=== Section Start ===

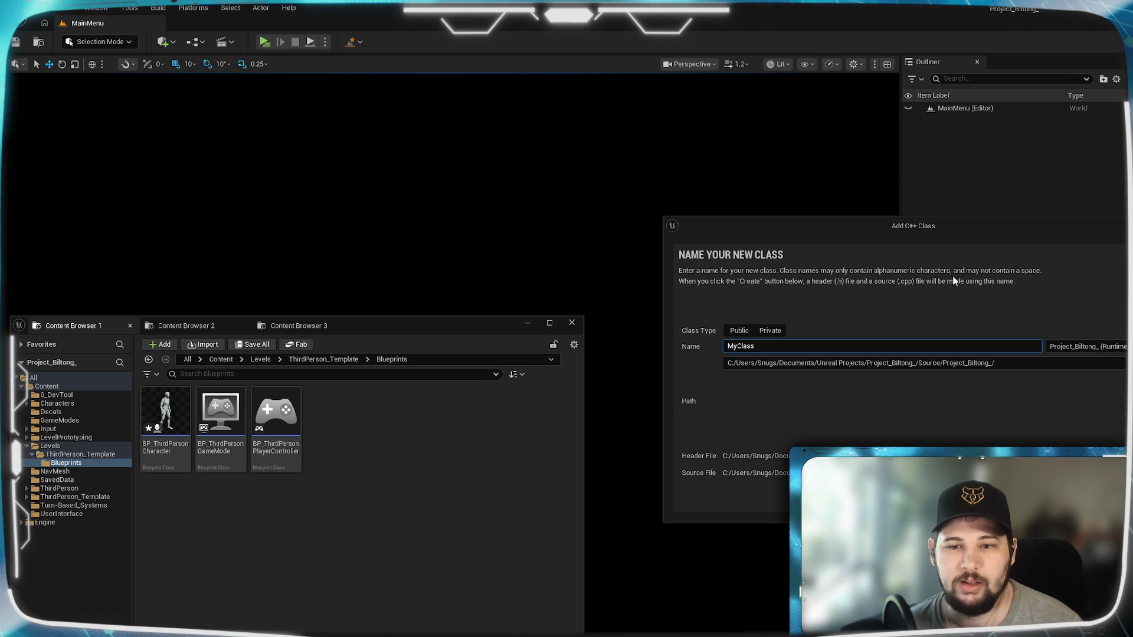
Make the new class Public, name it Test, and create it
double_click(784, 345)
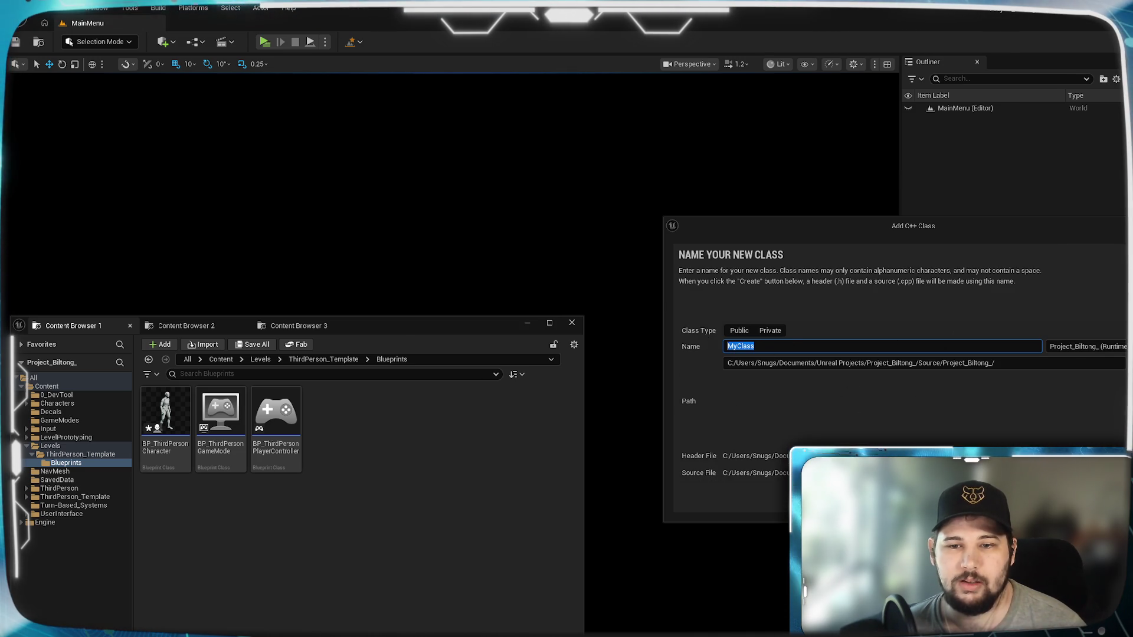
click(739, 330)
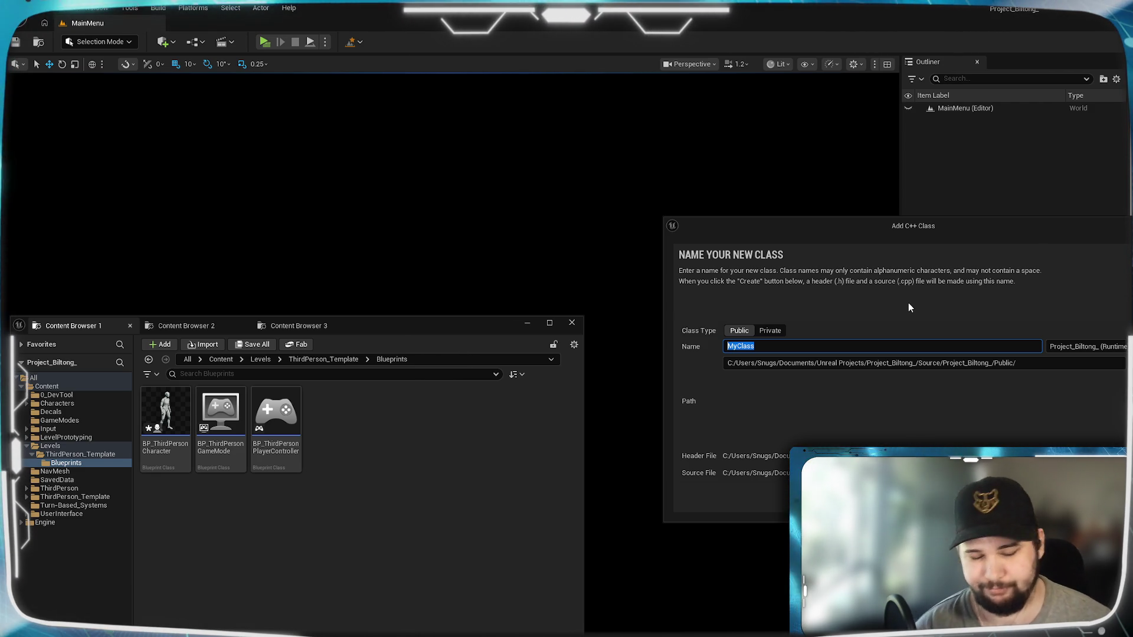
text(Text)
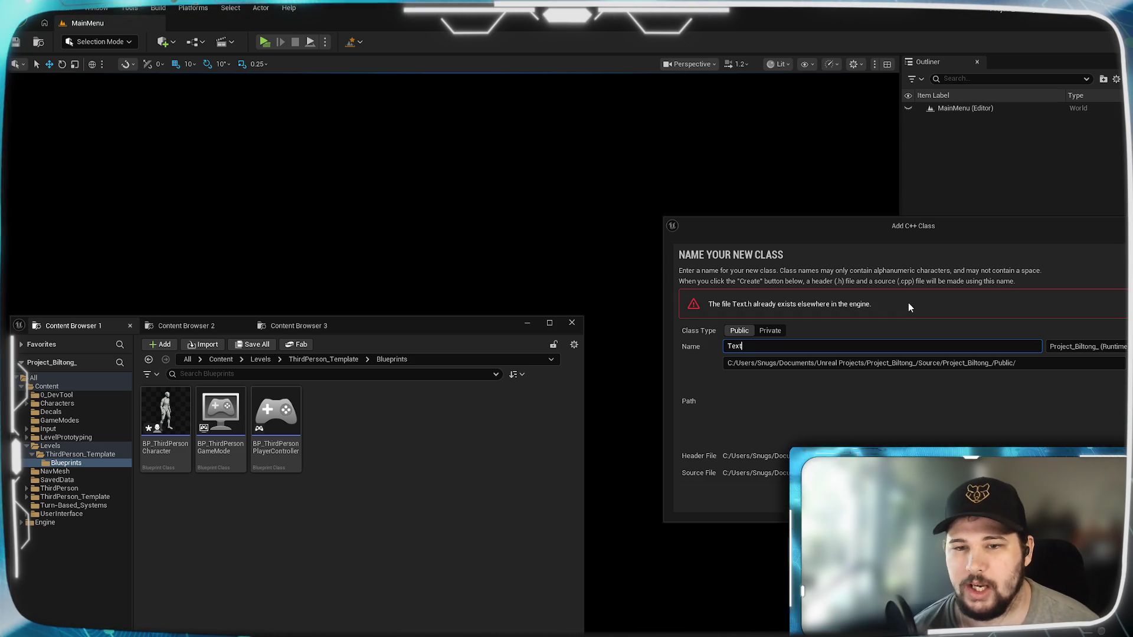
key(BackSpace)
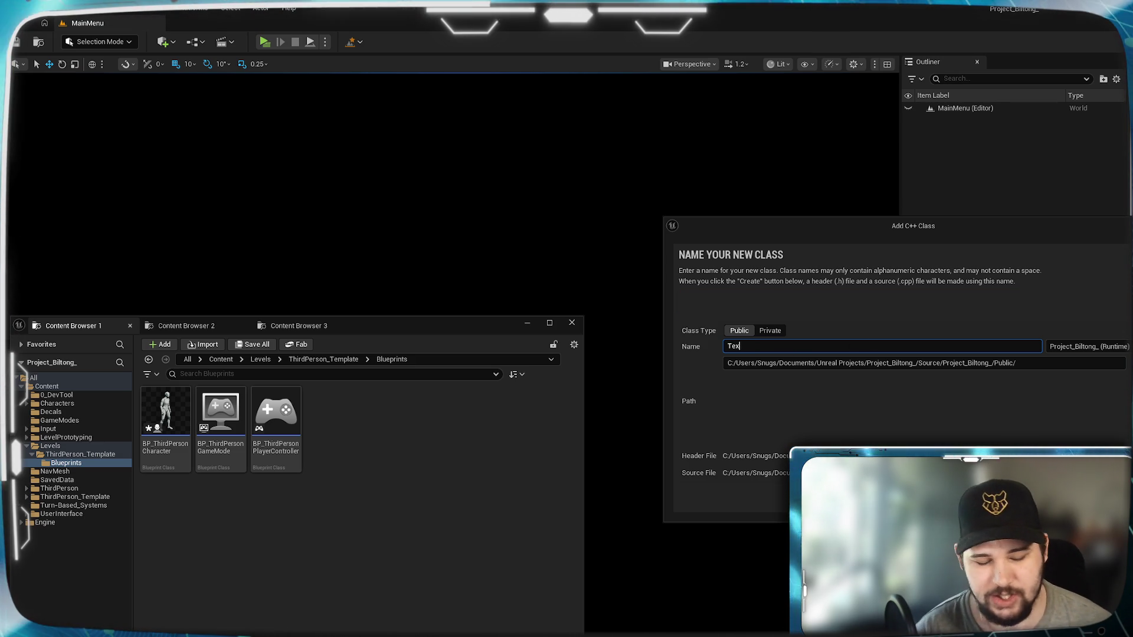
text(st)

=== Section End ===

Return exactly, with no pictures, each line from the one that contains "double_click(784, 345)" through the end of the entries above, both ends included.

double_click(784, 345)
click(739, 330)
text(Text)
key(BackSpace)
text(st)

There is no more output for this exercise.